Güney'in bu durumda sessiz kalması hatta Erdoğan ve AKP ile birlikte aynı Cephe'de yer alması, inovatif ve progresif güçlerden dışlanmasını hızlandırıyor. Çünkü, Barzani'nin Güney'de oluşturduğu iktidar gün geçtikçe güç kaybediyor, iktidarının zemini zayıfladıkça, Barzani bağımsızlığını ilan etmeyi yeniden hatırlıyor. Kuzey de , Erdoğan ve Davutoğlu'nun yürüttüğü savaş karşısında sessiz kalan kalan Barzani, topraklarının uzun süreden bu yana havadan bomlanmasına tepki göstermemesi, Güney halkını bir müddet daha bir bekleyiş içinde tutmaya, sahte umutlar yaratmaya çalışıyor.
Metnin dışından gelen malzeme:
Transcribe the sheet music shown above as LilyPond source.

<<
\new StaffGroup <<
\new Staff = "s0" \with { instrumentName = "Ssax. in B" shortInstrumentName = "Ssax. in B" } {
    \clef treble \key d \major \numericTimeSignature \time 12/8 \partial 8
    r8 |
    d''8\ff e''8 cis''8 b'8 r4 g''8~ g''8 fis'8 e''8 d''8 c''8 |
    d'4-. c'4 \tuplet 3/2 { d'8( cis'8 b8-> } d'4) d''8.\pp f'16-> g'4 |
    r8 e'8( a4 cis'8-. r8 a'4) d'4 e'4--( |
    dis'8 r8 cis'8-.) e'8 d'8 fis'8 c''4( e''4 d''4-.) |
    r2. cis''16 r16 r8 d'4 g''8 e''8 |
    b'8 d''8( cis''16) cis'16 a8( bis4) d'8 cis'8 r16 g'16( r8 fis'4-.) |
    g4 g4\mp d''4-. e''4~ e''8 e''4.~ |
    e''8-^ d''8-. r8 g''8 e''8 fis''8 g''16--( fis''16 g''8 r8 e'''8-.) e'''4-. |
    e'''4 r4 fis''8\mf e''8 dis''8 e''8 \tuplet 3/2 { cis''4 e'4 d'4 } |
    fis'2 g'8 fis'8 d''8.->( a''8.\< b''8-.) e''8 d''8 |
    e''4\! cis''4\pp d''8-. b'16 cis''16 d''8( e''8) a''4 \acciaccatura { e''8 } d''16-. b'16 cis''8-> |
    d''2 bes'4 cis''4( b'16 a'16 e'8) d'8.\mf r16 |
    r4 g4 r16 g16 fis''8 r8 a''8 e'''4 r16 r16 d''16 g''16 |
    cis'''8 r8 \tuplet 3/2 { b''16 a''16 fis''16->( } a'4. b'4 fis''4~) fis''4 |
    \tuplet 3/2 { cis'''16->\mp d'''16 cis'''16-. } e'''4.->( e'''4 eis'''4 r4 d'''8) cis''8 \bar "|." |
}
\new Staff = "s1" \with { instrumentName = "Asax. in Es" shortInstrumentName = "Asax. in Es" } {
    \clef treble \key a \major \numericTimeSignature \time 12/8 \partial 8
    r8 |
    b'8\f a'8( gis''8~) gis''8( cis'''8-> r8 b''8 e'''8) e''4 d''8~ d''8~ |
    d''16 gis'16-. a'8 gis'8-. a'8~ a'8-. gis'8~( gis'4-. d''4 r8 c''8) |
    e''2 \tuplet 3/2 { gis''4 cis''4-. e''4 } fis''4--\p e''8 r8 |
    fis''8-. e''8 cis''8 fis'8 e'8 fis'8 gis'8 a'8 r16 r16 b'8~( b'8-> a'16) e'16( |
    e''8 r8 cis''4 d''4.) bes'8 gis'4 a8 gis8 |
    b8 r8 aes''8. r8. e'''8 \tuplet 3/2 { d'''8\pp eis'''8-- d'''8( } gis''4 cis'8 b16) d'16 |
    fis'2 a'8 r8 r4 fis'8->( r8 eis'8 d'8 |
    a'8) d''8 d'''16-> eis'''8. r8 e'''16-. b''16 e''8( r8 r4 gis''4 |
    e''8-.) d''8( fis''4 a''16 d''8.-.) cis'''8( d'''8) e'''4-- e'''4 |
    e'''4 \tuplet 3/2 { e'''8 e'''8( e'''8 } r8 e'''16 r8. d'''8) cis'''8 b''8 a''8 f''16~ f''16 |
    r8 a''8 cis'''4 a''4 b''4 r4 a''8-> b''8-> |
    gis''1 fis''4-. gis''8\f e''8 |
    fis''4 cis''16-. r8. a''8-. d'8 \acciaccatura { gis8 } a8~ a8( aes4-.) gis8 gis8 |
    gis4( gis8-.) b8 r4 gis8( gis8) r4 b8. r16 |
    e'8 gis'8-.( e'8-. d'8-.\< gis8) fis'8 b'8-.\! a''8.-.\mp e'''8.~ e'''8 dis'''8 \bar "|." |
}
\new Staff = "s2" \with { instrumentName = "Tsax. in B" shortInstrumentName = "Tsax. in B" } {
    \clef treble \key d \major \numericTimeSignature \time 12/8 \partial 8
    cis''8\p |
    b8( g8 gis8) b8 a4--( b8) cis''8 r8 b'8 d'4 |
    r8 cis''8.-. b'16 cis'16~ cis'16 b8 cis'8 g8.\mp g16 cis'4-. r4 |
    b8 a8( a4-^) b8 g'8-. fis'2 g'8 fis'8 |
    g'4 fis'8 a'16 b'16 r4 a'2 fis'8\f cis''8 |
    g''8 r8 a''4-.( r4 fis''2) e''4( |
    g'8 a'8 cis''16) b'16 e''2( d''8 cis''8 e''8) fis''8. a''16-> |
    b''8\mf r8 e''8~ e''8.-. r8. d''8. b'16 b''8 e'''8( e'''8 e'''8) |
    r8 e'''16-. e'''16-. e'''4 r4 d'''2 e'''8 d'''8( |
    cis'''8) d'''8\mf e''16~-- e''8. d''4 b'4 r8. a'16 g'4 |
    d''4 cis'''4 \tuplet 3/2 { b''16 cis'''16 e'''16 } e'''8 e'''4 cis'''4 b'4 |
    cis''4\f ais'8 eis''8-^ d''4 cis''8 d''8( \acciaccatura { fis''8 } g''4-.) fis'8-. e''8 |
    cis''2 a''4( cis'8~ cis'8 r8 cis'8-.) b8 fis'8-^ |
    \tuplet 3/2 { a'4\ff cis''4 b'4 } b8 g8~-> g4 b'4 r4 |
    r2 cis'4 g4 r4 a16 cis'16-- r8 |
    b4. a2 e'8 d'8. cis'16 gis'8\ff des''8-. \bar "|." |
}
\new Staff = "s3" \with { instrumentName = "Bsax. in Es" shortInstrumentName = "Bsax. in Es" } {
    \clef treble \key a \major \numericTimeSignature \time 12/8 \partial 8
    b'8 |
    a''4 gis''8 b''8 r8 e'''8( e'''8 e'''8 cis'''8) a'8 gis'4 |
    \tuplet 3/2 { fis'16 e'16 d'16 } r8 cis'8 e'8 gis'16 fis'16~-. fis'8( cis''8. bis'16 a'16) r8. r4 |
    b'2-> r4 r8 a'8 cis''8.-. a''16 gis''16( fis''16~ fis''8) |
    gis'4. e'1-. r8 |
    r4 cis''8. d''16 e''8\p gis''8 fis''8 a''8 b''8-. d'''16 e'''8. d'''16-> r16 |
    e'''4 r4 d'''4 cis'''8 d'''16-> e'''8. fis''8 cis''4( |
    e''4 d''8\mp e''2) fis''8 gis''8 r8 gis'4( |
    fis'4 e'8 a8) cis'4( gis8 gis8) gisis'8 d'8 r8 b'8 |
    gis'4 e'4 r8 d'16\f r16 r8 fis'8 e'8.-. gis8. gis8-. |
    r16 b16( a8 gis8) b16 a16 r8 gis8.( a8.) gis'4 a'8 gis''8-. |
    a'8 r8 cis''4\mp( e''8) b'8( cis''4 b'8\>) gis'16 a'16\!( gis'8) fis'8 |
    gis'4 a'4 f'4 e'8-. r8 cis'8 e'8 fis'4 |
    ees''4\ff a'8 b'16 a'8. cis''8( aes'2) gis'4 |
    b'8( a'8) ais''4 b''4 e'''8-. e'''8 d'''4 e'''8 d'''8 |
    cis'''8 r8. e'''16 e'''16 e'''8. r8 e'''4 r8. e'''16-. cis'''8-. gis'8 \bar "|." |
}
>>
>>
Bu durumun yarattığı vehametini göremeyen kimi aklı eveller çok ajitatif bir dille PKK'nin KDP ile birlikteliğinden dem vursalar da, Kuzey'in demokratik ve özgürlük hareketini KDP'nin peşine takmaya arzulamaları, Kürt halkına karşı yürütülen imha savaşı karşısında da, destek alma anlamında gösterdikleri adreste, CDU, SPD, FDP ve Yeşiller oluyor. Bu partiler ve güçler ise Türkiye de Kürt halkına karşı girişilen hunharca infazlar sırasında duyarsız kalıyor ve kılını dahi kıpırdatmıyorlar. Tayyip, Davutoğlu ve AKP, NATO pozisiyonuna yaklaştıkça, ABD den zaman zaman yapılan eleştiri ve tepkilere rağmen jestlerde gelmiyor değil.
Bu yüzden, Avrupa Birliği, Türkiye için saglam ve güvenilir bir liman olma özelliğini hala korumakla birlikte her ne kadar Tayyip, Katar, Suudi Arabistan vs. iş tutmaya çalışsa da Rus uçağının, Türkiye savaş uçakları tarafından düşürülmesi sırasında, alel acele NATO'yu acil bir toplantıyı davet etmesi, NATO'yu bir sığınak gibi görüyor.
(1) Osmanlı İmparatorluğu'nun Romanya işgali sırasında, Osmanlılardan öğrendiği en iğrenç işkence yöntemlerini, Osmalılara uygulamakta ün salmış bir Prens. Tutukladıklarına en fazla uyguladığı işkence yöntemi ise kazığa oturtmadır.